Though it took a Jordan Howard injury to spark the Sanders breakout, that is part of the beauty in fading a 30-year-old running back. Dobbins will be a key cog in the Ravens' run-centric offense regardless, and playing behind an older back creates an additional path to fantasy stardom. The Ravens have the seventh-easiest RB strength of schedule in 2020.

Phillip Lindsay (ADP: RB42 | PFF Consensus Rank: RB43

Here are the running backs with the three best rushing grades since 2018:

  1. Nick Chubb – 92.0
  2. Derrick Henry – 88.6
  3. Phillip Lindsay – 87.8

Pretty good company for Lindsay, who continues to be underestimated by even his own team considering the Broncos signed Melvin Gordon this offseason.

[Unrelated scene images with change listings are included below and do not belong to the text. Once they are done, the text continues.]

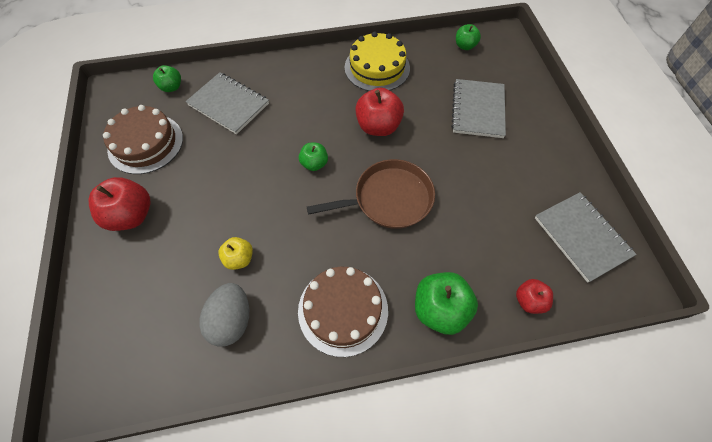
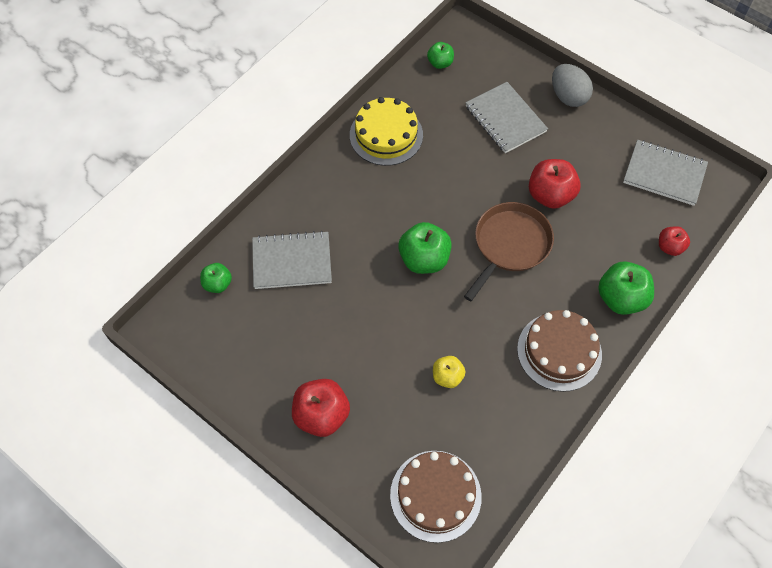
camera: 40 degrees left, 0 degrees up
(145, 143) = (258, 350): brown cake -> brown cake (435, 495)
(232, 320) = (491, 422): grey egg -> grey egg (568, 97)
(314, 164) = (424, 259): green apple -> green apple, size x1.72
(378, 126) = (442, 190): red apple -> red apple (550, 195)

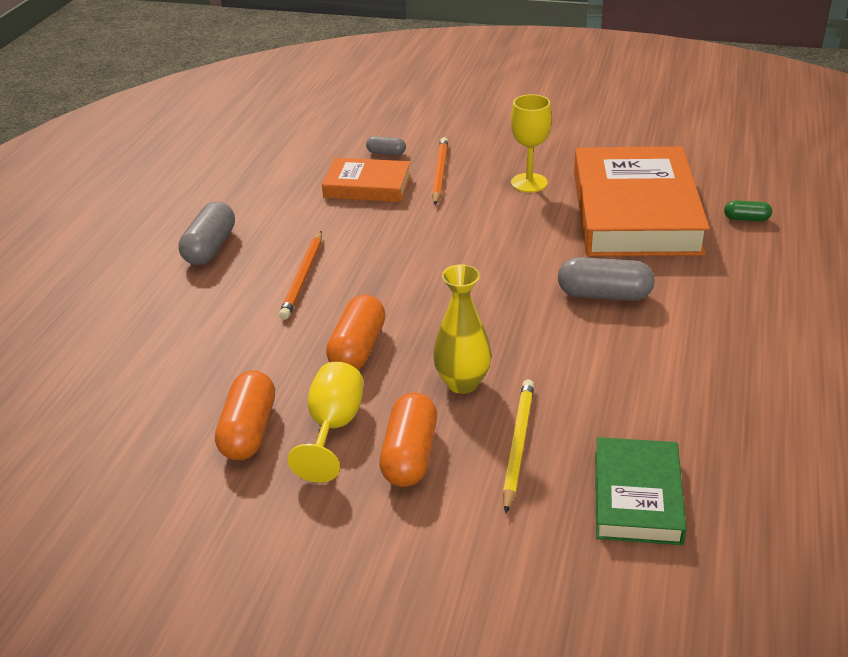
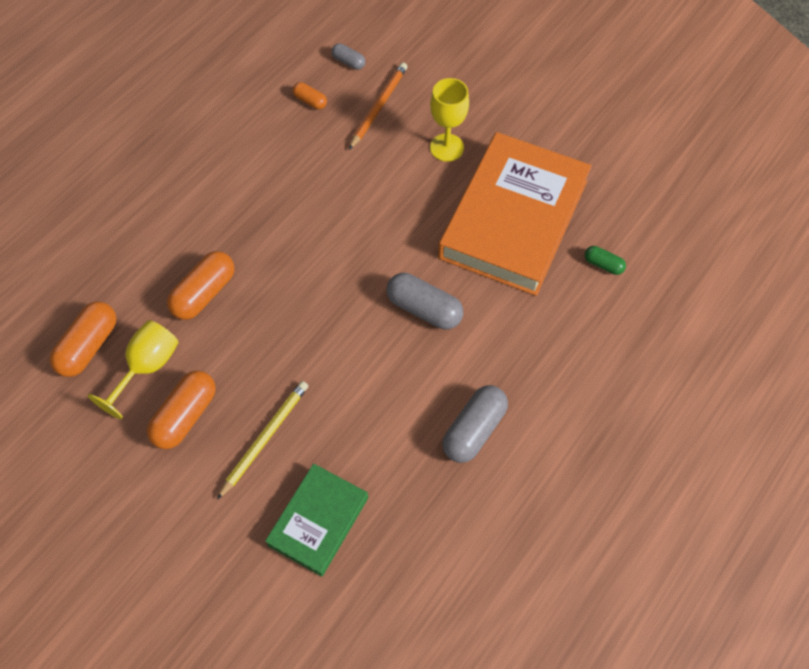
camera: 20 degrees right, 25 degrees up
(210, 247) = (150, 133): grey capsule -> grey capsule (474, 430)
(303, 277) = (203, 197): orange pencil -> none
(367, 186) = (310, 101): orange book -> orange capsule
(462, 383) = (260, 361): yellow vase -> none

Talent usually wins out, and I am willing to place my bet on the smaller and more talented player who also happens to have a significantly cheaper draft cost. This story seems all too familiar — fantasy owners reached for Gordon last offseason while overlooking the smaller and more talented Austin Ekeler. Everyone knows how that story ended, and the resemblance in Denver is striking.

Gordon’s play was a disaster in 2019 (66.0 PFF grade, 41st), especially when compared to Lindsay (71.3 PFF grade, 25th). Gordon averaged a pathetic 2.46 rushing yards after contact per attempt (50th) and just 3.8 rush yards per attempt (45th). Lindsay was much better at 2.71 yards after contact per attempt (38th) and 4.5 yards per carry (22nd).

Lindsay is one of only four running backs with 300-plus attempts and zero fumbles on runs since 2018. Gordon coughed up the football four times last year, including an agonizing fumble at the goal-line that cost the Chargers a game against the Titans.

PFF’s Ben Linsey analyzed Lindsay’s performance by highlighting his excellence at consistently avoiding contact. Lindsay has averaged an impressive career 2.4 rushing yards before contact (third), with his 2018 mark the highest by any RB over the last three seasons.

Lindsay has the killer combination of elite vision with game-breaking wheels, making him a home-run threat every time he touches the football — he has 15 runs of 20-plus yards since 2018 (seventh), five of which have gone for touchdowns (second).

With running backs in such high demand, Lindsay is far too talented to be lasting into the ninth round and beyond of fantasy drafts. Gordon was Wally Pipped last year by Ekeler, and it would not shock me if it happens to him again in 2020, this time by Lindsay.